[jvm-packages] Is scala spark xgboost 0.81 model training reproducible


#1

In my use case, I need the model training result exactly reproducible, however I cannot get exact model between multiple training using exactly the same data and random seed. Here are details:

  1. I am using pre-compiled scala spark xgb version 0.81-criteo-20180821 on CDH 2.3.1
  2. I set the same random seed.
  3. The training data is identical in the sense of row order, column order and partition.

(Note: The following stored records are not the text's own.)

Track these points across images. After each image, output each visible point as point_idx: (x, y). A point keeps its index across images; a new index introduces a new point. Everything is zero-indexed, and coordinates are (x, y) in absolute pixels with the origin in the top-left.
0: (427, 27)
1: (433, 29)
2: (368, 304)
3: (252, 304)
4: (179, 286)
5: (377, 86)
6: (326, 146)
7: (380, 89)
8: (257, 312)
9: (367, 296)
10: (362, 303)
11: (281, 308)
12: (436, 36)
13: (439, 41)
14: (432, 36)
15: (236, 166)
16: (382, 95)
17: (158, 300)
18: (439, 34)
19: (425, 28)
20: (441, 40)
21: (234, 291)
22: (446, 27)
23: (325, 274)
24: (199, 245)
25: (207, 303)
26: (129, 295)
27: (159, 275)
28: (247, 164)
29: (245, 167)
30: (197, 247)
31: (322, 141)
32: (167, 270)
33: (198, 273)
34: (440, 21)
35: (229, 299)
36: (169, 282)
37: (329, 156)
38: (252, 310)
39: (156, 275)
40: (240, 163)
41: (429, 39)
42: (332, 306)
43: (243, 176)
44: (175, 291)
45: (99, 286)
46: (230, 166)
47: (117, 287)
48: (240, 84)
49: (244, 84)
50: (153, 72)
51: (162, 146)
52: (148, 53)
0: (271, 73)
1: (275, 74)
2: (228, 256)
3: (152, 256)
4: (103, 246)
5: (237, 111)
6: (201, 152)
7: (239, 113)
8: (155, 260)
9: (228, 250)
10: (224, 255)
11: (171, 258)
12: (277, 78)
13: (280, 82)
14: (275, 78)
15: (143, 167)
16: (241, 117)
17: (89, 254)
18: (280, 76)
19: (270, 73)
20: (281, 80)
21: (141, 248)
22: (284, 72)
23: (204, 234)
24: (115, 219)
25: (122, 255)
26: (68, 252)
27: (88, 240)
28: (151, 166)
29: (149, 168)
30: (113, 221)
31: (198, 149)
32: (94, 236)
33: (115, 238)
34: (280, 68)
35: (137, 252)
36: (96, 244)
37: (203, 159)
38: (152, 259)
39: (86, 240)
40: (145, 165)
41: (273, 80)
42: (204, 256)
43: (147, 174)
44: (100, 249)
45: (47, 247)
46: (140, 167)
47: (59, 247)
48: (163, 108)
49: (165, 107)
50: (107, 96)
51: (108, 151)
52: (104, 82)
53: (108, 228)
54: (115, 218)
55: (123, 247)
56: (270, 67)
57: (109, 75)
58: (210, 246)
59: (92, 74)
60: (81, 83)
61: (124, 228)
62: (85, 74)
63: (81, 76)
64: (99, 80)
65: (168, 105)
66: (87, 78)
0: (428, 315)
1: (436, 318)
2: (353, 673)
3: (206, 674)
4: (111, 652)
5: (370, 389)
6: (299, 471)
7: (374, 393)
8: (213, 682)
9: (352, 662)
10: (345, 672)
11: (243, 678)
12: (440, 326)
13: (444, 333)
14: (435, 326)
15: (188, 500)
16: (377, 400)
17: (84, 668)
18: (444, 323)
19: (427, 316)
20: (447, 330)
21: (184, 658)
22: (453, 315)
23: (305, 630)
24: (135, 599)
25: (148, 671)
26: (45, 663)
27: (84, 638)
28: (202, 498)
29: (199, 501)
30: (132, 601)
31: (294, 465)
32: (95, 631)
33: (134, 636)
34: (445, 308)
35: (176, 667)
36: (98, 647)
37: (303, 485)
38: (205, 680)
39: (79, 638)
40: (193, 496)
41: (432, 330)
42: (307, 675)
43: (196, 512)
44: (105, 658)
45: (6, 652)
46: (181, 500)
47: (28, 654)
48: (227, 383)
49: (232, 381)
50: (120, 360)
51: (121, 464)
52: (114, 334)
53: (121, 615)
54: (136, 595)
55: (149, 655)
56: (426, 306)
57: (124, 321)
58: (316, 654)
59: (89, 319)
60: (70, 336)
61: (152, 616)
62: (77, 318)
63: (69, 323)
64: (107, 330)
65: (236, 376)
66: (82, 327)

The model.summary always shows difference for trainObjectiveHistory since 6th digits after dot.
Did I missing something? suppose I should exactly replicate numbers.


#2

To Community members and developers,

a further test by enforcing nthread=1 still cannot exactly replicate, however the difference in logloss is controlled at 6th digit after dot.

Hope anyone can clarify my mind

Thanks
Yao


#3

In distributed Spark, this is not necessarily true, since we don’t know how the data gets coalesced, reduced, collected, etc. Spark will manage a lot of such data movements, and we cannot control them. Please keep in mind that addition is not associative in floating-point arithmetic: a + (b+c) is not necessarily equal to (a + b) + c.

@CodingCat What do you think?


#4

Agree, you may may have different partition of data in different runs


#5

Thanks, this is what I guess in distributed computation environment. We will argue this to our model review team that the reproducible precision is acceptable.